The Most Powerful Solar Telescope Has Captured New Views of the Sun's Surface
The Inouye Solar Telescope's unique ability to collect data in unprecedented detail will help scientists better understand the Sun's magnetic field and the processes that take place thereon.
The largest and most powerful ground-based solar telescope on Earth, the Daniel K. Inouye Solar Telescope located in Hawaii, has captured a series of spectacular new views of the Sun's surface that show sunspot regions, the roiling convective cells, and the motion of plasma in our star's atmosphere in great detail.
Sunspots are short-lived darker regions on the star where magnetic fields are especially powerful. It is in these sunspots that solar flares and coronal mass ejections occur, leading to geomagnetic storms on Earth. The new images show these sunspots in great detail, allowing us to distinguish their individual structural elements.
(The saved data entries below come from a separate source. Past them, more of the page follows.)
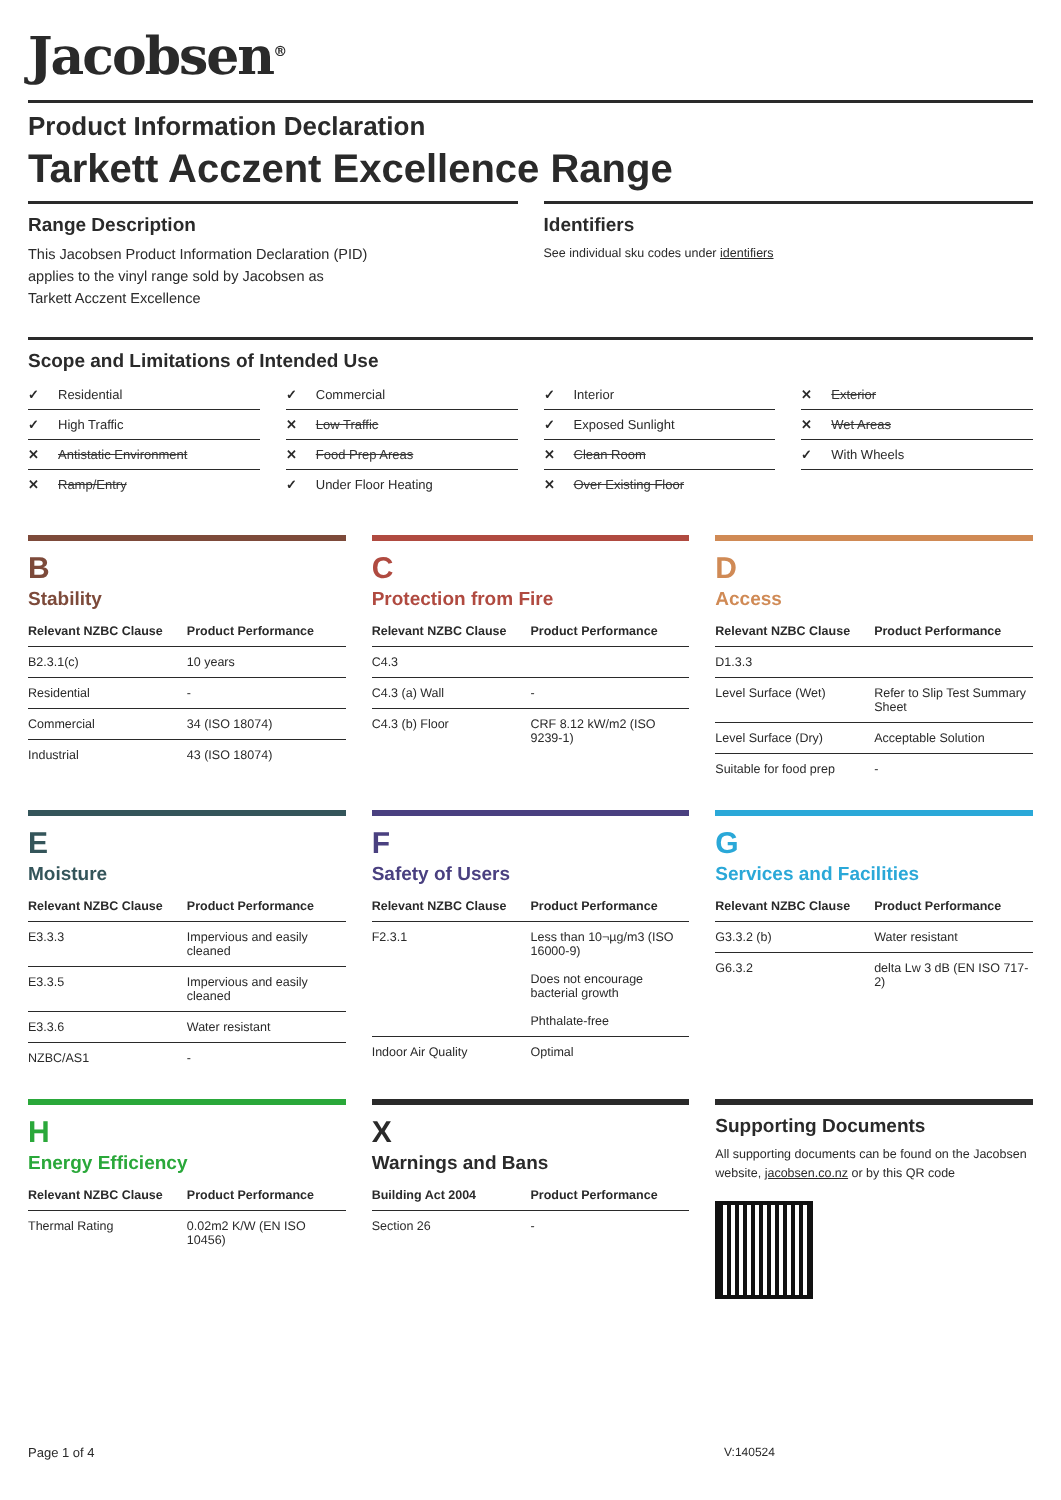Jacobsen<sup>®</sup>
Product Information Declaration
Tarkett Acczent Excellence Range
Range Description
This Jacobsen Product Information Declaration (PID)
applies to the vinyl range sold by Jacobsen as
Tarkett Acczent Excellence
Identifiers
See individual sku codes under identifiers
Scope and Limitations of Intended Use
✓ Residential
✓ Commercial
✓ Interior
✕ Exterior
✓ High Traffic
✕ Low Traffic
✓ Exposed Sunlight
✕ Wet Areas
✕ Antistatic Environment
✕ Food Prep Areas
✕ Clean Room
✓ With Wheels
✕ Ramp/Entry
✓ Under Floor Heating
✕ Over Existing Floor
B
Stability
| Relevant NZBC Clause | Product Performance |
| --- | --- |
| B2.3.1(c) | 10 years |
| Residential | - |
| Commercial | 34 (ISO 18074) |
| Industrial | 43 (ISO 18074) |
C
Protection from Fire
| Relevant NZBC Clause | Product Performance |
| --- | --- |
| C4.3 | |
| C4.3 (a) Wall | - |
| C4.3 (b) Floor | CRF 8.12 kW/m2 (ISO 9239-1) |
D
Access
| Relevant NZBC Clause | Product Performance |
| --- | --- |
| D1.3.3 | |
| Level Surface (Wet) | Refer to Slip Test Summary Sheet |
| Level Surface (Dry) | Acceptable Solution |
| Suitable for food prep | - |
E
Moisture
| Relevant NZBC Clause | Product Performance |
| --- | --- |
| E3.3.3 | Impervious and easily cleaned |
| E3.3.5 | Impervious and easily cleaned |
| E3.3.6 | Water resistant |
| NZBC/AS1 | - |
F
Safety of Users
| Relevant NZBC Clause | Product Performance |
| --- | --- |
| F2.3.1 | Less than 10¬µg/m3 (ISO 16000-9) Does not encourage bacterial growth Phthalate-free |
| Indoor Air Quality | Optimal |
G
Services and Facilities
| Relevant NZBC Clause | Product Performance |
| --- | --- |
| G3.3.2 (b) | Water resistant |
| G6.3.2 | delta Lw 3 dB (EN ISO 717-2) |
H
Energy Efficiency
| Relevant NZBC Clause | Product Performance |
| --- | --- |
| Thermal Rating | 0.02m2 K/W (EN ISO 10456) |
X
Warnings and Bans
| Building Act 2004 | Product Performance |
| --- | --- |
| Section 26 | - |
Supporting Documents
All supporting documents can be found on the Jacobsen website, jacobsen.co.nz or by this QR code
Page 1 of 4 V:140524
The solar telescope also made images of structures on the Sun, such as convection cells. These are located on the surface of the Sun, called the photosphere, and make it look like the surface of corn. Each such cell, consisting of hot plasma, can be up to 1,600 km across.
Above the photosphere is the chromosphere, or atmosphere of the Sun, in which you can detect thin strands of plasma. These plasma structures look like brushstrokes and textures on a painting.
The Inouye Solar Telescope's unique ability to collect data in unprecedented detail will help scientists better understand the Sun's magnetic field and the processes that take place thereon.